Even though the WHO has refrained from directly criticising the decision and President Trump, the body’s Director-General Tedros Adhanom Ghebreyesus has warned that the politicisation of the coronavirus pandemic can lead to many more deaths. He stated,

“If you want to be exploited and if you want to have many more body bags, then you do it. If you don’t want many more body bags, then you refrain from politicizing it.”

The WHO was formed in 1948 and was mandated to assist its member states with primary healthcare along with a supervision of global public health issues and emergencies. The WHO is made functional and operational through voluntary contributions from its member states. However, as seen in the chart below, the US is, by far, the biggest contributor to the WHO. Therefore, President Trump’s decision to suspend the funding can have far-reaching consequences in the fight against the coronavirus outbreak.

Photo: AFP

It is also worth noting that even though the Trump administration is now pinning nearly all the blame on China, the US president was all praise for the Chinese government in January for its tackling of the Covid-19 pandemic. On January 25th, Trump tweeted,

China has been working very hard to contain the Coronavirus. The United States greatly appreciates their efforts and transparency. It will all work out well. In particular, on behalf of the American People, I want to thank President Xi!”

However, keeping aside Trump’s decision, a lot of questions have also been raised about how the WHO initially handled the situation. The body is accused of not taking the threat of Covid-19’s human-to-human transmission seriously in January.

On December 31, 2019, after gaining knowledge of the first coronavirus cases, the Chinese government informed the WHO of a pneumonia-like case in Wuhan. Then on January 14, 2020, the WHO shared initial Chinese investigations on the virus, stating that there was no evidence of human-to-human transmission of the virus. It was on January 22nd, following a brief visit to China, that the WHO stated human-to-human transmission of the coronavirus was happening in China. However, the WHO also took the position of praising China for its response and commitment to transparency in handling the outbreak.

Therefore, even though Trump did mainly use the WHO to divert blame for the shortcomings in his own leadership, his critique of the global health body still carries some weight.
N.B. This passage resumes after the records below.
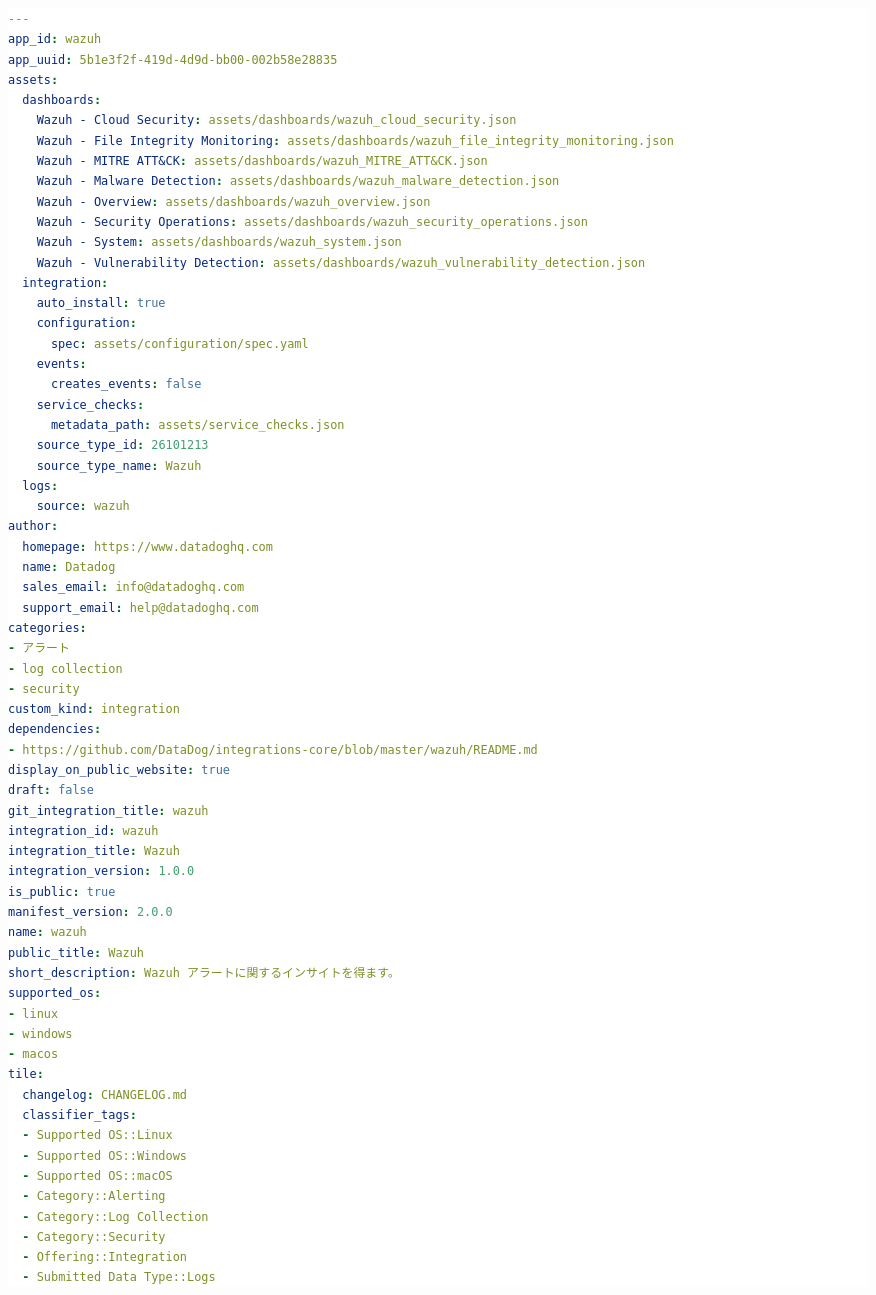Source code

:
 ```yaml
---
app_id: wazuh
app_uuid: 5b1e3f2f-419d-4d9d-bb00-002b58e28835
assets:
  dashboards:
    Wazuh - Cloud Security: assets/dashboards/wazuh_cloud_security.json
    Wazuh - File Integrity Monitoring: assets/dashboards/wazuh_file_integrity_monitoring.json
    Wazuh - MITRE ATT&CK: assets/dashboards/wazuh_MITRE_ATT&CK.json
    Wazuh - Malware Detection: assets/dashboards/wazuh_malware_detection.json
    Wazuh - Overview: assets/dashboards/wazuh_overview.json
    Wazuh - Security Operations: assets/dashboards/wazuh_security_operations.json
    Wazuh - System: assets/dashboards/wazuh_system.json
    Wazuh - Vulnerability Detection: assets/dashboards/wazuh_vulnerability_detection.json
  integration:
    auto_install: true
    configuration:
      spec: assets/configuration/spec.yaml
    events:
      creates_events: false
    service_checks:
      metadata_path: assets/service_checks.json
    source_type_id: 26101213
    source_type_name: Wazuh
  logs:
    source: wazuh
author:
  homepage: https://www.datadoghq.com
  name: Datadog
  sales_email: info@datadoghq.com
  support_email: help@datadoghq.com
categories:
- アラート
- log collection
- security
custom_kind: integration
dependencies:
- https://github.com/DataDog/integrations-core/blob/master/wazuh/README.md
display_on_public_website: true
draft: false
git_integration_title: wazuh
integration_id: wazuh
integration_title: Wazuh
integration_version: 1.0.0
is_public: true
manifest_version: 2.0.0
name: wazuh
public_title: Wazuh
short_description: Wazuh アラートに関するインサイトを得ます。
supported_os:
- linux
- windows
- macos
tile:
  changelog: CHANGELOG.md
  classifier_tags:
  - Supported OS::Linux
  - Supported OS::Windows
  - Supported OS::macOS
  - Category::Alerting
  - Category::Log Collection
  - Category::Security
  - Offering::Integration
  - Submitted Data Type::Logs
```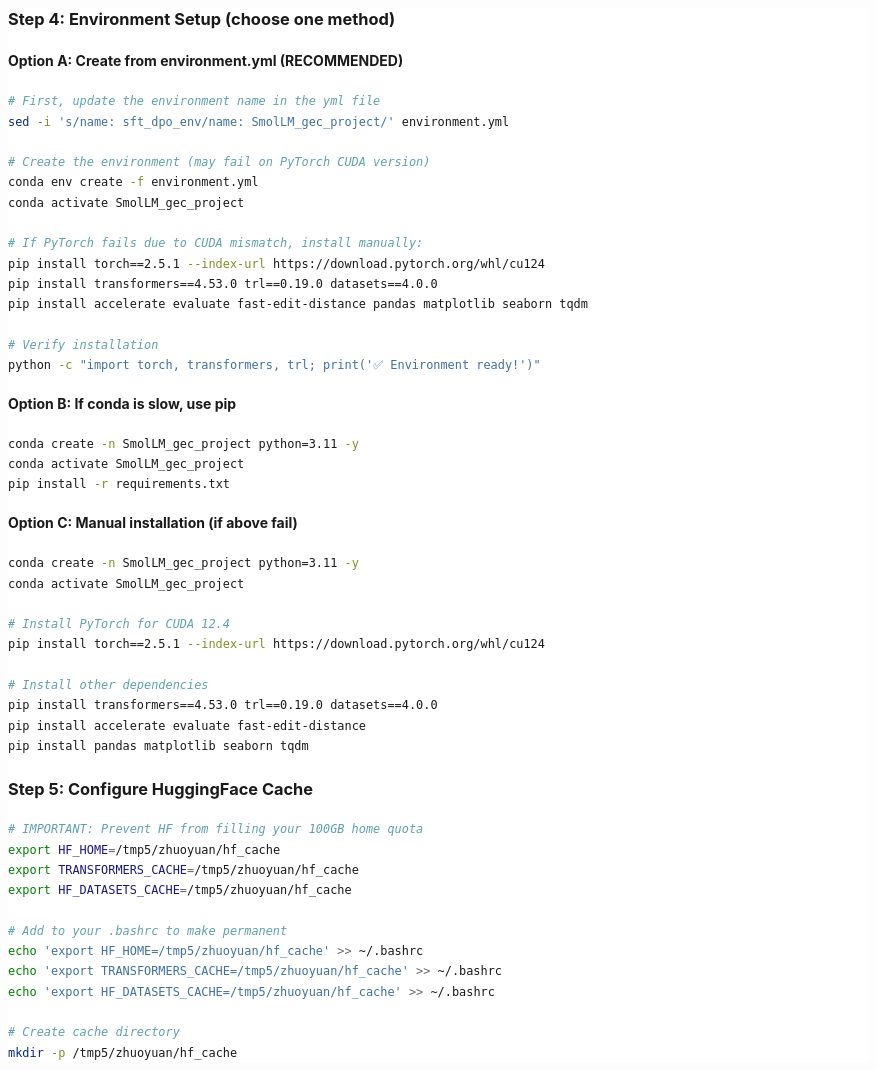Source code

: ### Step 4: Environment Setup (choose one method)

#### Option A: Create from environment.yml (RECOMMENDED)
```bash
# First, update the environment name in the yml file
sed -i 's/name: sft_dpo_env/name: SmolLM_gec_project/' environment.yml

# Create the environment (may fail on PyTorch CUDA version)
conda env create -f environment.yml
conda activate SmolLM_gec_project

# If PyTorch fails due to CUDA mismatch, install manually:
pip install torch==2.5.1 --index-url https://download.pytorch.org/whl/cu124
pip install transformers==4.53.0 trl==0.19.0 datasets==4.0.0
pip install accelerate evaluate fast-edit-distance pandas matplotlib seaborn tqdm

# Verify installation
python -c "import torch, transformers, trl; print('✅ Environment ready!')"
```

#### Option B: If conda is slow, use pip
```bash
conda create -n SmolLM_gec_project python=3.11 -y
conda activate SmolLM_gec_project
pip install -r requirements.txt
```

#### Option C: Manual installation (if above fail)
```bash
conda create -n SmolLM_gec_project python=3.11 -y
conda activate SmolLM_gec_project

# Install PyTorch for CUDA 12.4
pip install torch==2.5.1 --index-url https://download.pytorch.org/whl/cu124

# Install other dependencies
pip install transformers==4.53.0 trl==0.19.0 datasets==4.0.0
pip install accelerate evaluate fast-edit-distance
pip install pandas matplotlib seaborn tqdm
```

### Step 5: Configure HuggingFace Cache
```bash
# IMPORTANT: Prevent HF from filling your 100GB home quota
export HF_HOME=/tmp5/zhuoyuan/hf_cache
export TRANSFORMERS_CACHE=/tmp5/zhuoyuan/hf_cache
export HF_DATASETS_CACHE=/tmp5/zhuoyuan/hf_cache

# Add to your .bashrc to make permanent
echo 'export HF_HOME=/tmp5/zhuoyuan/hf_cache' >> ~/.bashrc
echo 'export TRANSFORMERS_CACHE=/tmp5/zhuoyuan/hf_cache' >> ~/.bashrc
echo 'export HF_DATASETS_CACHE=/tmp5/zhuoyuan/hf_cache' >> ~/.bashrc

# Create cache directory
mkdir -p /tmp5/zhuoyuan/hf_cache
```
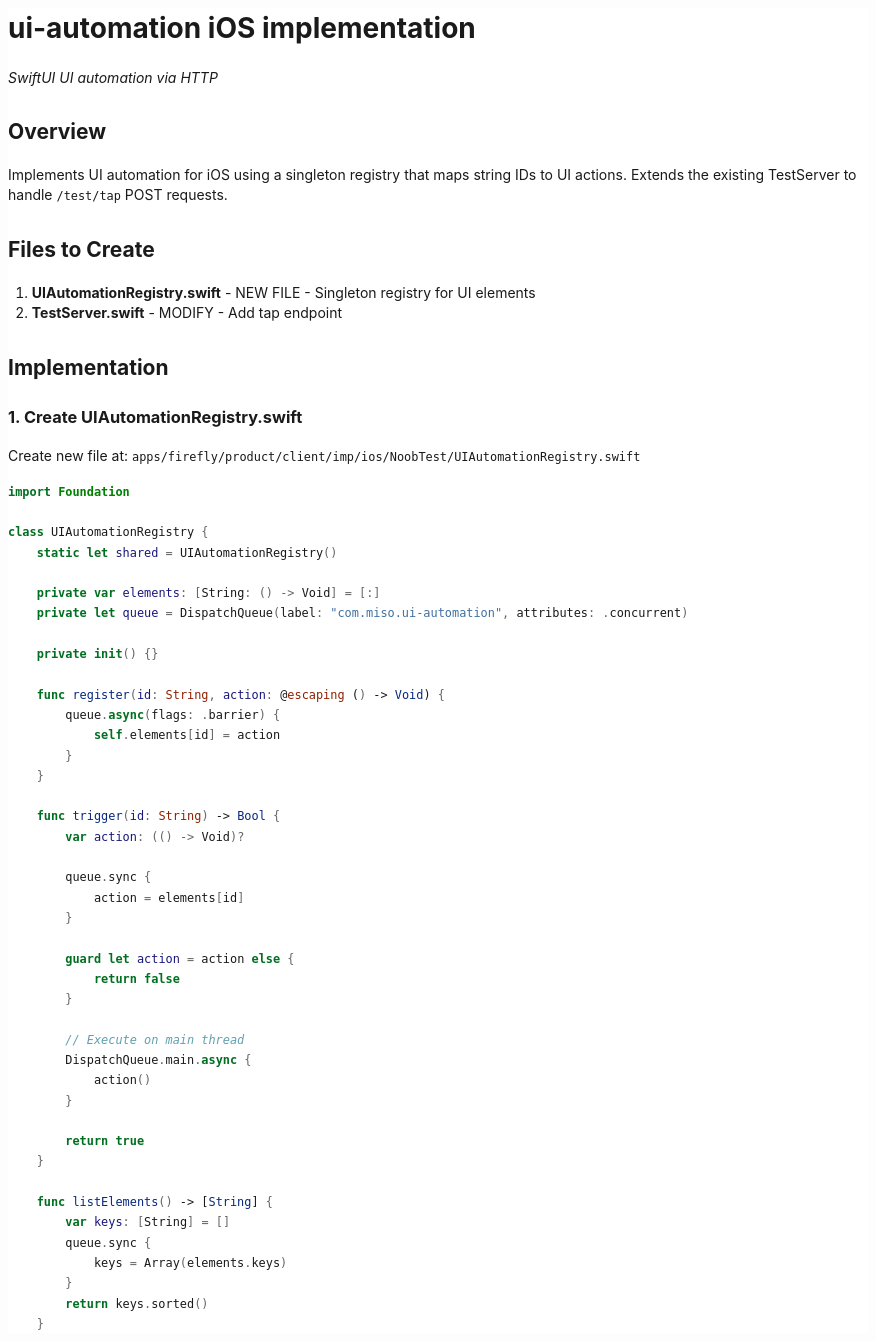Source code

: # ui-automation iOS implementation
*SwiftUI UI automation via HTTP*

## Overview

Implements UI automation for iOS using a singleton registry that maps string IDs to UI actions. Extends the existing TestServer to handle `/test/tap` POST requests.

## Files to Create

1. **UIAutomationRegistry.swift** - NEW FILE - Singleton registry for UI elements
2. **TestServer.swift** - MODIFY - Add tap endpoint

## Implementation

### 1. Create UIAutomationRegistry.swift

Create new file at: `apps/firefly/product/client/imp/ios/NoobTest/UIAutomationRegistry.swift`

```swift
import Foundation

class UIAutomationRegistry {
    static let shared = UIAutomationRegistry()

    private var elements: [String: () -> Void] = [:]
    private let queue = DispatchQueue(label: "com.miso.ui-automation", attributes: .concurrent)

    private init() {}

    func register(id: String, action: @escaping () -> Void) {
        queue.async(flags: .barrier) {
            self.elements[id] = action
        }
    }

    func trigger(id: String) -> Bool {
        var action: (() -> Void)?

        queue.sync {
            action = elements[id]
        }

        guard let action = action else {
            return false
        }

        // Execute on main thread
        DispatchQueue.main.async {
            action()
        }

        return true
    }

    func listElements() -> [String] {
        var keys: [String] = []
        queue.sync {
            keys = Array(elements.keys)
        }
        return keys.sorted()
    }
```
Since the beginning of the pandemic, and following Trump’s WHO announcement and back to back accusations against China, many have now pointed out the visible and growing cracks in global, especially Western, cooperation to deal with this crisis.

Back in 2014, the US effectively responded to the Ebola outbreak by sending in medical supplies and troops to West Africa. However, this time around, the US is virtually absent from the global debate on the outbreak’s unified response. Nathalie Tocci, the director of the Italian Institute for International Affairs and a former European Union (EU) policy adviser, summarises the US absence in the following words,

To me what is so striking is the complete absence of the US from public debates. The US is basically off the map, and China very much is on the map.”

Moreover, by calling it a “Chinese virus”, the Trump administration has already made its intentions clear of not wanting to cooperate with China on the pandemic’s global response. Secondly, the “idea” of the European Union has also come under question as Italy, amid its coronavirus crisis, felt it was abandoned by the EU member states. The EU Commission president Ursula von der Leyen issued an apology to Italy, on behalf of the EU, saying,

“Too many were not there on time when Italy needed a helping hand. And yes, for that, it is right that Europe as a whole offers a heartfelt apology.”

On the other hand, after announcing a state of emergency in March, Serbian President Aleksandar Vucic issued a call for help from China, stating that “the only country that can help us is China”.

In short, the coronavirus pandemic has effectively led the global community on a path towards a reset; this includes a reset of the global economy, healthcare facilities, bilateral and multilateral ties, and climate change policies. However, even with these developments, it is too early to predict whether the US will lose its status of a ‘global power’.